**PASSAGE**
=== Section Start ===

Indexima is integrated with Apache Atlas data catalog and any data catalog using the same interface as Atlas. This integration allows organizations' metadata management and governance capabilities to build a catalog of their data assets connected to Indexima.

Installation & Deployment

Download and deploy the JAR file

To use the Apache Atlas integration, the Atlas library needs to be deployed to each Indexima node.
Download the appropriate version of this library indexima-atlas-lib-[VERSION].jar from https://download.indexima.com/release and deploy it to each indexima node in /galactica/ext directory.

Configure file atlas-application.properties

Please refer to atlas-application.properties to configure this file.

Restart Indexima service after adding the Atlas library and atlas-application.properties file for Indexima service to load Atlas.

Authentication Configuration

Indexima can authenticate to Atlas with FILE, LDAP, or KERBEROS authentication mechanism.

Rights

Whatever the mechanism that would be used to connect to Atlas ( dedicated used or Indexima user that runs the application), make sure this user will have the WRITE rights within Atlas.


FILE and LDAP authentication

For FILE and LDAP authentication, the user used to connect to Atlas can be provided with parameters atlas.user and atlas.password. The parameter atlas.enable allows to activate/deactivate the atlas integration (see galactica.conf).

Example of atlas activation with a FILE or LDAP connexion: execute the following commands in Indexima console

SET_ atlas.user=[ATLAS_ADMIN_USER];
SET_ atlas.password=[ATLAS_PASSWORD];
SET_ atlas.enable=true;
SQL


As with any dynamic parameters, dynamically set atlas parameters are stored in the warehouse in galactica_ext.conf file. The Atlas password is automatically encrypted when set.

Please note that any change of Atlas.user or Atlas.password must be followed by an atlas.enable=true in order for the change to take effect.

Note: If the atlas parameters are added directly in galactica.conf (not recommended for dynamic parameters), the atlas password must not be encrypted.

Kerberos authentication

For Kerberos authentication, after adding  atlas.authentication.method.kerberos=true in file atlas-application.properties, the atlas integration is enabled with the following command in Indexima console:

SET_ atlas.enable=true;
SQL

Data Catalog Feed

Initialization

After enabling Atlas integration as described in previous section, start the Indexima cluster normally (without any atlas specific command). Once the cluster is up and running, you can test the Atlas integration by creating a new schema and controlling this schema is correctly synchronised with Atlas.

When the Atlas synchronisation is operational, run ./start-node.sh --import-atlas  on an indexima node to send all the objects already created in the past to Atlas. Please note that this command will not start any node, it will only send a command to the running cluster asking to trigger a full atlas synchronisation.

If the integration between Indexima and Atlas has been interrupted, and some objects existing in Atlas have been deleted from Indexima in the meanwhile, you can instead run ./start-node.sh --import-atlas-clean in order to force the deletion in Atlas on any objects already deleted from this Indexima cluster (deletion based on Indexima cluster name matching). This option is equivalent to the deleteNonExisting flag described here.

Operations captured

Once Apache Atlas integration is enabled, any creation of an object in Indexima will trigger a call to propagate this object to Atlas. The metadata of the object, author, creation timestamp, and lineage of objects are available in Atlas. Indexima objects are modelized as standard hive objects in Atlas, as described in https://atlas.apache.org/#/HookHive.

The following hive operations are currently captured:

  • create database/table/view

  • alter database/table/view

=== Section End ===

**DATASET CONTENT**
=== Section Start ===

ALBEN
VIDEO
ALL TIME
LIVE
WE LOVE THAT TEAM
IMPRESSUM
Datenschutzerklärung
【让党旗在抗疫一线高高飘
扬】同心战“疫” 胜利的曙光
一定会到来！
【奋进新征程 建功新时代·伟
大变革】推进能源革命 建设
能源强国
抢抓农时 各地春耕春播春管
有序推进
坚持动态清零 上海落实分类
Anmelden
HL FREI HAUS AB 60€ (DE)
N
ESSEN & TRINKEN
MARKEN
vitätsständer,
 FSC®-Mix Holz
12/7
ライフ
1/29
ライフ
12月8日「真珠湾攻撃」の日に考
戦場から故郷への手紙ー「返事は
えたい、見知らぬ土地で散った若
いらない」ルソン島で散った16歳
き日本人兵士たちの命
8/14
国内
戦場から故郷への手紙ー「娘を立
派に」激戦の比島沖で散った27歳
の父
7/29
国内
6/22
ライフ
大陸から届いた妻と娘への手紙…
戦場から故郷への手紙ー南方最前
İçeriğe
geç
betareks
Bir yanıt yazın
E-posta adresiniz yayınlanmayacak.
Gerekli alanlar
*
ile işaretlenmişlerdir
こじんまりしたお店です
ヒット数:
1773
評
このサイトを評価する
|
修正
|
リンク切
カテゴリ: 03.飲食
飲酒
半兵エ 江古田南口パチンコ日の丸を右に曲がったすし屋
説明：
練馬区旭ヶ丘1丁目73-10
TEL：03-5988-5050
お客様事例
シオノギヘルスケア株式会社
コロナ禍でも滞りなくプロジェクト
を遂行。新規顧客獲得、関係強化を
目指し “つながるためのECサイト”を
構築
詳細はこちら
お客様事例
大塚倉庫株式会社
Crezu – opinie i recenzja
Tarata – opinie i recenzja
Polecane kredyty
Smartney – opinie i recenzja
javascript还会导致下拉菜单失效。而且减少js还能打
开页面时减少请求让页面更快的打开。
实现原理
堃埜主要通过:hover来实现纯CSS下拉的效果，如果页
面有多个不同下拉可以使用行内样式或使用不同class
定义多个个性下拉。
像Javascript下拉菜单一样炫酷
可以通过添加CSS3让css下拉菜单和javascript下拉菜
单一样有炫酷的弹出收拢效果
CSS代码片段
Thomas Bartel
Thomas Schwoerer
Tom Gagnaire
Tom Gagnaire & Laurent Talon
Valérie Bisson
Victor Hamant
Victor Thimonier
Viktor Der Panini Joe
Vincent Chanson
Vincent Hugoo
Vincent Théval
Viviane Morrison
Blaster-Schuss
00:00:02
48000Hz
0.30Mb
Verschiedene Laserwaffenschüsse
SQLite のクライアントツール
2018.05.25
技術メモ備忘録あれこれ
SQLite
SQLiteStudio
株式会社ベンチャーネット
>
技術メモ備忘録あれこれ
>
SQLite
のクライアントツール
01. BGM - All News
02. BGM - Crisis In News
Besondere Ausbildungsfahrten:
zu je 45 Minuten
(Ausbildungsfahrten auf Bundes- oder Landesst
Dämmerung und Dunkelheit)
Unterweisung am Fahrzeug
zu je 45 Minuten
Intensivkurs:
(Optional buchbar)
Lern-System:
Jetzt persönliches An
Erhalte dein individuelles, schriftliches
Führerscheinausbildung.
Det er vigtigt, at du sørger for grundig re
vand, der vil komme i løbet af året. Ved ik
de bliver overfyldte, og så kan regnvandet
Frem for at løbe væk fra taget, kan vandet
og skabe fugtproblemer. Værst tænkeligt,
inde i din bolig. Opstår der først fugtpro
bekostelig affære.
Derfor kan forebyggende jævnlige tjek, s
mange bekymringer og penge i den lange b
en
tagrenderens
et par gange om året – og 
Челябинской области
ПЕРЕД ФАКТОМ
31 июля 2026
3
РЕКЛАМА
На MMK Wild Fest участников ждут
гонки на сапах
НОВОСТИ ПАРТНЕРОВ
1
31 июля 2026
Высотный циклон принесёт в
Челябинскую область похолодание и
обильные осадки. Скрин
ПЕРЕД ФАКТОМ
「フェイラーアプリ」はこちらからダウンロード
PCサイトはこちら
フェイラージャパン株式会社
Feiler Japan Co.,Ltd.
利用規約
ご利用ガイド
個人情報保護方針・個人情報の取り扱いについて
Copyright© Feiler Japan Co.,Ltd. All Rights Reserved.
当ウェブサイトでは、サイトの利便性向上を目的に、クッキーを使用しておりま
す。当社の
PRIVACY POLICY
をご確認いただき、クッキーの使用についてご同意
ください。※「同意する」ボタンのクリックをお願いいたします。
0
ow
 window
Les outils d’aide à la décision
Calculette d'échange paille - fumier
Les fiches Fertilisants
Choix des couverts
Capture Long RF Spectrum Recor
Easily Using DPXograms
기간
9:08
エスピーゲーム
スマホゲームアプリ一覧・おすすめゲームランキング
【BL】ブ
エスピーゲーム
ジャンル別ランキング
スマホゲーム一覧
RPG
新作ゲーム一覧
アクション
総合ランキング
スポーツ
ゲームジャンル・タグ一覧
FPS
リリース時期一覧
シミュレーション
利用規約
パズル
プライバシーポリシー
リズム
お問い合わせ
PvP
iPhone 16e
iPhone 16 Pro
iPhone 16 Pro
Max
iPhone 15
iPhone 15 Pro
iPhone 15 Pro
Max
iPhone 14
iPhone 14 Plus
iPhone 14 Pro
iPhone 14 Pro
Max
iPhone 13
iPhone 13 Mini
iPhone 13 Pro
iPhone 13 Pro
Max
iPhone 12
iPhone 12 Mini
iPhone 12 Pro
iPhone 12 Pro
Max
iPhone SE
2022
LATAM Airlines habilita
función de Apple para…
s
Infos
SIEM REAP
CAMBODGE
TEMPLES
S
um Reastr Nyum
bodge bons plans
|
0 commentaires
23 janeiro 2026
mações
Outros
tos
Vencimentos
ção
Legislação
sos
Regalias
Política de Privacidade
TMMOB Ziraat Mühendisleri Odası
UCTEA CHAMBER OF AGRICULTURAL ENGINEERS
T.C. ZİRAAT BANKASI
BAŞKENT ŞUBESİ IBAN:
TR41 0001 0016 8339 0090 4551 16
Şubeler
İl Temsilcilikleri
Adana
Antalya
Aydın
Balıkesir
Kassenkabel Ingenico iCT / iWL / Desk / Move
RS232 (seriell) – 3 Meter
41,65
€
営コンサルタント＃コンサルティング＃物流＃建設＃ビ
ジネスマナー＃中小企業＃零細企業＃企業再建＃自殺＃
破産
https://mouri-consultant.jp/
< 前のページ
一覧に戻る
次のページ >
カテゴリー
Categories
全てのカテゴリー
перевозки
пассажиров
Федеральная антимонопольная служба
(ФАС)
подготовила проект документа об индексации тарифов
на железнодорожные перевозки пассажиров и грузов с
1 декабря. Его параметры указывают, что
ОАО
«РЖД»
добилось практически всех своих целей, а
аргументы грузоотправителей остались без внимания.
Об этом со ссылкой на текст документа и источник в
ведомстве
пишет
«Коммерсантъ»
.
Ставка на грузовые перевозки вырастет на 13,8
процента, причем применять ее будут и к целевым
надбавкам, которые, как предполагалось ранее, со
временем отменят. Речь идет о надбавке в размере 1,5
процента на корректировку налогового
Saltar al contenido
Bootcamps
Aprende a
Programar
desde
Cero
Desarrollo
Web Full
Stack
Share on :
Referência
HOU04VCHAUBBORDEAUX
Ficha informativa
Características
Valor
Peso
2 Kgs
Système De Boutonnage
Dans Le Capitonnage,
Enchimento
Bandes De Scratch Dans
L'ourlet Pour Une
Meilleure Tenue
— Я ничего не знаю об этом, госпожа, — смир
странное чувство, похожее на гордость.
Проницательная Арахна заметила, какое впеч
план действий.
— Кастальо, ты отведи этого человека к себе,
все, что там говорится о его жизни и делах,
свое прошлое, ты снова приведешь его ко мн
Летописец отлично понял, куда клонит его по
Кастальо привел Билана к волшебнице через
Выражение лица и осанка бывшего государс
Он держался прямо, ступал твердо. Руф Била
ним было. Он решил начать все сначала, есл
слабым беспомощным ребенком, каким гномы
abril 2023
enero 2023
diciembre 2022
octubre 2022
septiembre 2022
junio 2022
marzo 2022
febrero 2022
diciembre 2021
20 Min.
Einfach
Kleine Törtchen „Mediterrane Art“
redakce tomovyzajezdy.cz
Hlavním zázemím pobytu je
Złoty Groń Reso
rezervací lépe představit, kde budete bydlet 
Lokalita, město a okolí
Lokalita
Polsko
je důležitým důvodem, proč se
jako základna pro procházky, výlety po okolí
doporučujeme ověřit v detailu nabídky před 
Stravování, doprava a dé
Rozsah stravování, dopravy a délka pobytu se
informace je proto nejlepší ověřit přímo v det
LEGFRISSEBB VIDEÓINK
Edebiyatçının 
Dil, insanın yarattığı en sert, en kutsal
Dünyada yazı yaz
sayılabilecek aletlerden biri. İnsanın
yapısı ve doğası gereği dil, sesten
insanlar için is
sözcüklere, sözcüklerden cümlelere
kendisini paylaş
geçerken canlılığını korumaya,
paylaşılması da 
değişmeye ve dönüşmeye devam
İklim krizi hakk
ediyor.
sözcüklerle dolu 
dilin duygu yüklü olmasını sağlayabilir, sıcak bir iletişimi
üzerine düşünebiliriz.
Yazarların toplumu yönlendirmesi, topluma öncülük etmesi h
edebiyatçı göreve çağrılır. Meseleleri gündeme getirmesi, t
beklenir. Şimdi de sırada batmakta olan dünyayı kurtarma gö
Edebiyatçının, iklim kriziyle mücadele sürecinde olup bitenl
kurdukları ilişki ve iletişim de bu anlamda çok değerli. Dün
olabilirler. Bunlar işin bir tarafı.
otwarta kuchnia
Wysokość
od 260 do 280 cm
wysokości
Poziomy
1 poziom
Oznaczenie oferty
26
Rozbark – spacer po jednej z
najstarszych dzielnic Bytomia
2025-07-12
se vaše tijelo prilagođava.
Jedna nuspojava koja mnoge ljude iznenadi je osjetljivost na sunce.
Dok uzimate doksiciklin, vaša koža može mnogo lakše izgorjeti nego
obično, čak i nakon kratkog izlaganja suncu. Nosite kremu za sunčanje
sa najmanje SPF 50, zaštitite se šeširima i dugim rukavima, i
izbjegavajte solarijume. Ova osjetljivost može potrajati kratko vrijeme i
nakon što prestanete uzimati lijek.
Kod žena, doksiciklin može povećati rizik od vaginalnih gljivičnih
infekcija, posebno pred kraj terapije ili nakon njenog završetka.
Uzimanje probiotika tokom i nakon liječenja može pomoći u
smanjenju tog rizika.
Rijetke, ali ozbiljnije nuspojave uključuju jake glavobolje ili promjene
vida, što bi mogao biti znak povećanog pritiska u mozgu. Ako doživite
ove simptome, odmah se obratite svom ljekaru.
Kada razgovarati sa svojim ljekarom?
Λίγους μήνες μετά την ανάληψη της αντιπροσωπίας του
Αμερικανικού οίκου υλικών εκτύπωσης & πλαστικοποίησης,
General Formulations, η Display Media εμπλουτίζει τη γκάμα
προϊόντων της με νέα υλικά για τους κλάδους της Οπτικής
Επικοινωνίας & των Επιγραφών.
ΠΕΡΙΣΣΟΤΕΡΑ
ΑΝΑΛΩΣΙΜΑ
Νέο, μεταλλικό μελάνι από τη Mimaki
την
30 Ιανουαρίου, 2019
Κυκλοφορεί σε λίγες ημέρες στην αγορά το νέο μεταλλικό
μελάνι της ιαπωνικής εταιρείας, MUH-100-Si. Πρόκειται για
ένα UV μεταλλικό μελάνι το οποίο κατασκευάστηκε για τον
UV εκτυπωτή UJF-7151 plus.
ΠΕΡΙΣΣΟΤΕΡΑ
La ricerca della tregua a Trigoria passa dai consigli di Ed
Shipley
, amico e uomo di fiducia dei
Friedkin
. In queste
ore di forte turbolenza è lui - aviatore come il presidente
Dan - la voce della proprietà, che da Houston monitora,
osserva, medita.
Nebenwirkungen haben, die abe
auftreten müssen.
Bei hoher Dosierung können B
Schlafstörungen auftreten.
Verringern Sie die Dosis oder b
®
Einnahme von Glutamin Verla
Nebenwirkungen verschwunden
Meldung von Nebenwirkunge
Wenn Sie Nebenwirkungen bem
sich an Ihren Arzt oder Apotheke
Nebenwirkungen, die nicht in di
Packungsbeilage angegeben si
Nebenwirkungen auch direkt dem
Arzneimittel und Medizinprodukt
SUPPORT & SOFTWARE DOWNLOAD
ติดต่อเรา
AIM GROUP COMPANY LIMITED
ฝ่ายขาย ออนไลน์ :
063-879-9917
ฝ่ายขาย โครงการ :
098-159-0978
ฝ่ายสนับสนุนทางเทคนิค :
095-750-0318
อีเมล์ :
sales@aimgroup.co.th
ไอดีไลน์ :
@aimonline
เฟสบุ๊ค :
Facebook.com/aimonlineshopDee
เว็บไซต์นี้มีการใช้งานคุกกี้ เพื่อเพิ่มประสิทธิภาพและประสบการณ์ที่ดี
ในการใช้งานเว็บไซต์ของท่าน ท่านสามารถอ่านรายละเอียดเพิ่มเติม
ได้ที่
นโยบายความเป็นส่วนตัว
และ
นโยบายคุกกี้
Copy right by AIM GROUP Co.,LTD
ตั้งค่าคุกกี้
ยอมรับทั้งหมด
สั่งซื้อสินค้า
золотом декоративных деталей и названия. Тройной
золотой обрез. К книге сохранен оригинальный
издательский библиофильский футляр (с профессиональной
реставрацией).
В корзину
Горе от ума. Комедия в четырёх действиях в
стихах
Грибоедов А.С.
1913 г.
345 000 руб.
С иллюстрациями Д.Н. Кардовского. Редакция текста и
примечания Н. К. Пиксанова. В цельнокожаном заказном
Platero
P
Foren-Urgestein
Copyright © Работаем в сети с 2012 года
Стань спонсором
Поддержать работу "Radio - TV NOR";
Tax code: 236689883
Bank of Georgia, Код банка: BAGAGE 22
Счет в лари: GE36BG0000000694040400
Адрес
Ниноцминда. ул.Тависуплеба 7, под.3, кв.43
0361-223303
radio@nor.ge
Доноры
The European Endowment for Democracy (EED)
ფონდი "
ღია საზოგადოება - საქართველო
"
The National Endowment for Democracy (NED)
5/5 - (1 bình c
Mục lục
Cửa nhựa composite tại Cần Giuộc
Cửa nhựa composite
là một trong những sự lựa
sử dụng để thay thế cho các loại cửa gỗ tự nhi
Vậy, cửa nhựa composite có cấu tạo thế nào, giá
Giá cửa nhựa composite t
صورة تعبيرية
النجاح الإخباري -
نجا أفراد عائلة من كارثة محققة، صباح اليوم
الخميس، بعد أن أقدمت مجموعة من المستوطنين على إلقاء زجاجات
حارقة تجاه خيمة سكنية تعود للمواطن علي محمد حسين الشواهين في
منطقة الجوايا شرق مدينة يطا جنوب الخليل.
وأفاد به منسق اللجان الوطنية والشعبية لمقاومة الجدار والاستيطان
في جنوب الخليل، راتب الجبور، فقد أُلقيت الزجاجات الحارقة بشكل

=== Section End ===

According to the Atlas integration text, which directory on each Indexima node should the Atlas library JAR be put in?

/galactica/ext